Saved entries:
______

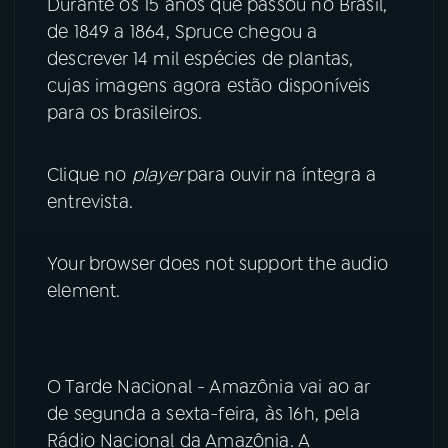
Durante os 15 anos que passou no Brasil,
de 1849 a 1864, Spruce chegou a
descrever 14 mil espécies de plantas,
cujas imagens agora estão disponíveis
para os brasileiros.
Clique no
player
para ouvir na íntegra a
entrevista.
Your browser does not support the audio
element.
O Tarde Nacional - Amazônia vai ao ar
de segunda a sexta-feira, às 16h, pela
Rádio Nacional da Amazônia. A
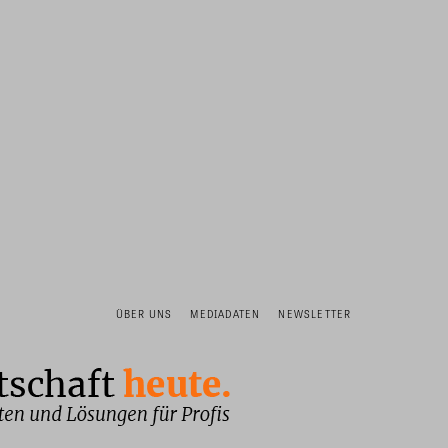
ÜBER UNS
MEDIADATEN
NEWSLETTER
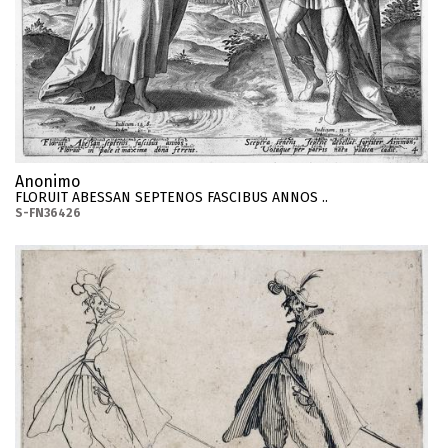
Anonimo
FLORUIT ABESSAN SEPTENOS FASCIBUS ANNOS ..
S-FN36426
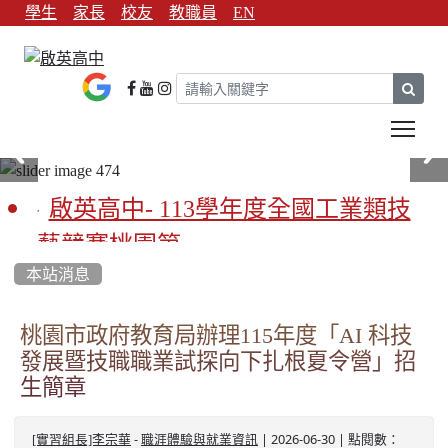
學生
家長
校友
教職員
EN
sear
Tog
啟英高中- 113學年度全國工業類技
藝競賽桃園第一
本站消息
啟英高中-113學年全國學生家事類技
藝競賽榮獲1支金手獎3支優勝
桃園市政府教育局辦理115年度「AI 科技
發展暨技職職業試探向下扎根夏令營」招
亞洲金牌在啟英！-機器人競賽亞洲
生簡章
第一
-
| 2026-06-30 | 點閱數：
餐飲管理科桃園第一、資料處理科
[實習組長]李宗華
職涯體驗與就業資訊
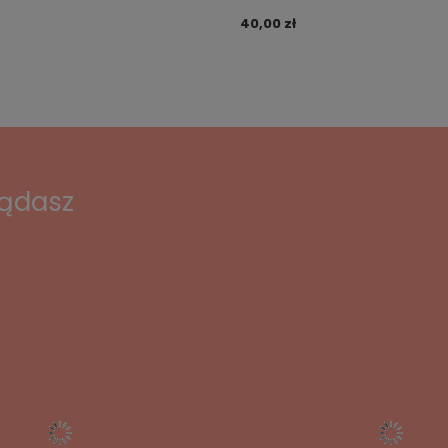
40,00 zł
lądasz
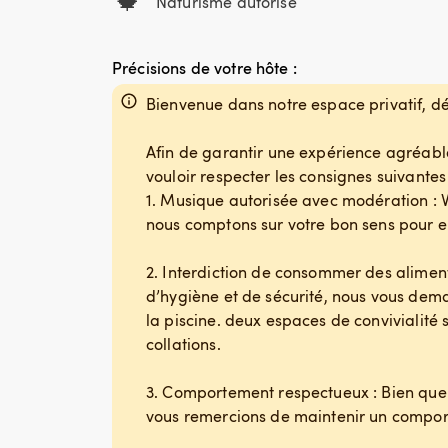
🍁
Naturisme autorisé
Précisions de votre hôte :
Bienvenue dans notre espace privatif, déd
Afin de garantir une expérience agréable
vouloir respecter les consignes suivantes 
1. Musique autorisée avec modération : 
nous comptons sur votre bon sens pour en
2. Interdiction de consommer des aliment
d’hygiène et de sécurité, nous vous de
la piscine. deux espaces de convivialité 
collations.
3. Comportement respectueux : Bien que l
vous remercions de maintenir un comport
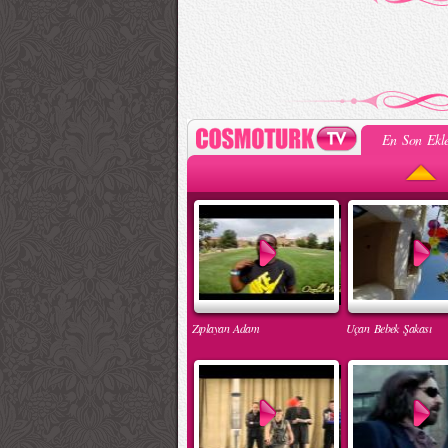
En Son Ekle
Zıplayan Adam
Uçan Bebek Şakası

______

Task item:
Give back, word for word, the lines from the one with "Afin de garantir une expérience agréable" to the end of the records above, and no pictures.

Written response:
Afin de garantir une expérience agréable
vouloir respecter les consignes suivantes 
1. Musique autorisée avec modération : 
nous comptons sur votre bon sens pour en
2. Interdiction de consommer des aliment
d’hygiène et de sécurité, nous vous de
la piscine. deux espaces de convivialité 
collations.
3. Comportement respectueux : Bien que l
vous remercions de maintenir un comport
En Son Ekle
Zıplayan Adam
Uçan Bebek Şakası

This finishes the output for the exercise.